-- Start MATERIAL --

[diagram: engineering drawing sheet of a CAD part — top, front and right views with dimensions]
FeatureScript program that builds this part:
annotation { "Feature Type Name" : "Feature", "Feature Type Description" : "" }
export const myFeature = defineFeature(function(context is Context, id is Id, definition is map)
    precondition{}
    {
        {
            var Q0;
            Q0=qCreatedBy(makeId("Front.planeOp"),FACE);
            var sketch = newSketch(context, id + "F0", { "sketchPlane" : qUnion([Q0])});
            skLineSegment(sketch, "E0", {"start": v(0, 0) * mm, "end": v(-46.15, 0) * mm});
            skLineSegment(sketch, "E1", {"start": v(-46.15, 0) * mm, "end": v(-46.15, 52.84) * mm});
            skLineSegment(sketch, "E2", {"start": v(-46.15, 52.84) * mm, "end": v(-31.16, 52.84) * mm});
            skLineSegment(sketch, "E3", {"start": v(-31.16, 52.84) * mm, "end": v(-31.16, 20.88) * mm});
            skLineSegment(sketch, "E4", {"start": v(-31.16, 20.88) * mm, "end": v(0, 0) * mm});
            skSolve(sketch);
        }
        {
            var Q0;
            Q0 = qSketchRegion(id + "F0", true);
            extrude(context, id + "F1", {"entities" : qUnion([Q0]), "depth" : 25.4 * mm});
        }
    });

-- End MATERIAL --

(TASK OBJECTIVE) Rewrite the records with every "Q0" changed to "faceQuery" and nothing else altered.

(EXERCISE RESULT)
[diagram: engineering drawing sheet of a CAD part — top, front and right views with dimensions]
FeatureScript program that builds this part:
annotation { "Feature Type Name" : "Feature", "Feature Type Description" : "" }
export const myFeature = defineFeature(function(context is Context, id is Id, definition is map)
    precondition{}
    {
        {
            var faceQuery;
            faceQuery=qCreatedBy(makeId("Front.planeOp"),FACE);
            var sketch = newSketch(context, id + "F0", { "sketchPlane" : qUnion([faceQuery])});
            skLineSegment(sketch, "E0", {"start": v(0, 0) * mm, "end": v(-46.15, 0) * mm});
            skLineSegment(sketch, "E1", {"start": v(-46.15, 0) * mm, "end": v(-46.15, 52.84) * mm});
            skLineSegment(sketch, "E2", {"start": v(-46.15, 52.84) * mm, "end": v(-31.16, 52.84) * mm});
            skLineSegment(sketch, "E3", {"start": v(-31.16, 52.84) * mm, "end": v(-31.16, 20.88) * mm});
            skLineSegment(sketch, "E4", {"start": v(-31.16, 20.88) * mm, "end": v(0, 0) * mm});
            skSolve(sketch);
        }
        {
            var faceQuery;
            faceQuery = qSketchRegion(id + "F0", true);
            extrude(context, id + "F1", {"entities" : qUnion([faceQuery]), "depth" : 25.4 * mm});
        }
    });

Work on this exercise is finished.